■ WHAT YOU HAVE TO DO: Could you transcribe everything from the start of the material down to the line containing "neglected or unimportant.", including both ends?

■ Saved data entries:
◆ ◆ ◆

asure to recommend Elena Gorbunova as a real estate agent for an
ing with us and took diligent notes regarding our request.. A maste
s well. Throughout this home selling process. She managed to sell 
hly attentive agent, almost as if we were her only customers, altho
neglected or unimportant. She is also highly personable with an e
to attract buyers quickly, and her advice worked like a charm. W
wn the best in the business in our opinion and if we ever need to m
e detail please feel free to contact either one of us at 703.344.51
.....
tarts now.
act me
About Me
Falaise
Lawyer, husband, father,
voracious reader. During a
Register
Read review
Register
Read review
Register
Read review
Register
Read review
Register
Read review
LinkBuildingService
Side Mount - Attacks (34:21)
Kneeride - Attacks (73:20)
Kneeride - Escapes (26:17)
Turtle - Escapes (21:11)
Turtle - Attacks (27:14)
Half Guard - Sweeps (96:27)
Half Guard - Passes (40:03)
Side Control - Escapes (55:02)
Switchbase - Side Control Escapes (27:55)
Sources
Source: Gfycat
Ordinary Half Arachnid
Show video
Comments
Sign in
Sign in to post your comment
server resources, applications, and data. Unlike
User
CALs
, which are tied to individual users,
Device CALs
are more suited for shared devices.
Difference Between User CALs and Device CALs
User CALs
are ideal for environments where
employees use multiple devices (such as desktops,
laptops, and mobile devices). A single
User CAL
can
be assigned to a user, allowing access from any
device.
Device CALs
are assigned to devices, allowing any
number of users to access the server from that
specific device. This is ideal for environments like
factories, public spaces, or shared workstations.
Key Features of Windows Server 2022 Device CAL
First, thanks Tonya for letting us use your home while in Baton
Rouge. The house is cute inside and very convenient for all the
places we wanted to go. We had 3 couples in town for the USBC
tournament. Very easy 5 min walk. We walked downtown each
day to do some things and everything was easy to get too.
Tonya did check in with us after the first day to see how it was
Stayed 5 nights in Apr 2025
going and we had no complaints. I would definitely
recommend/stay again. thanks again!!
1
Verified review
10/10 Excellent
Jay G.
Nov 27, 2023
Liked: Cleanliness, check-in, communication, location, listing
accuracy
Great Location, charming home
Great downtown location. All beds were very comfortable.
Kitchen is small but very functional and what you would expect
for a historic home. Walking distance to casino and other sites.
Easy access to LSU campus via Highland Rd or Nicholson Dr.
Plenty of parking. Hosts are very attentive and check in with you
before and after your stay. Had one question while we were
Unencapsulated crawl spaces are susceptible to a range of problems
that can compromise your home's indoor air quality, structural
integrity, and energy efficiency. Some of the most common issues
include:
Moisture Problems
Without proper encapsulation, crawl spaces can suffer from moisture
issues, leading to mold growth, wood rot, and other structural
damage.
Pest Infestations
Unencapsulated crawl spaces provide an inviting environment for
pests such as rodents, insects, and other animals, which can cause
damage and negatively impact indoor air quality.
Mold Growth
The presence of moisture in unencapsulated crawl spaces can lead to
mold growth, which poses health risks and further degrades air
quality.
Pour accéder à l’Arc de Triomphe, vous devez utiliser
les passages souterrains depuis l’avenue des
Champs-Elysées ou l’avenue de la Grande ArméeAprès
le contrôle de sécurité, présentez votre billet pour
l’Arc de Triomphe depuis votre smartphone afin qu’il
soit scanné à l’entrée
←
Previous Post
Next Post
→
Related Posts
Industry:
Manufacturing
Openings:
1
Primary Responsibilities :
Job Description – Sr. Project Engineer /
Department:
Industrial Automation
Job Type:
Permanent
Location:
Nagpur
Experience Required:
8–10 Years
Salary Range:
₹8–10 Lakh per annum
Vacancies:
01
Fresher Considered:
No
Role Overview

◆ ◆ ◆

■ RESULT FOR THIS TASK:
asure to recommend Elena Gorbunova as a real estate agent for an
ing with us and took diligent notes regarding our request.. A maste
s well. Throughout this home selling process. She managed to sell 
hly attentive agent, almost as if we were her only customers, altho
neglected or unimportant. She is also highly personable with an e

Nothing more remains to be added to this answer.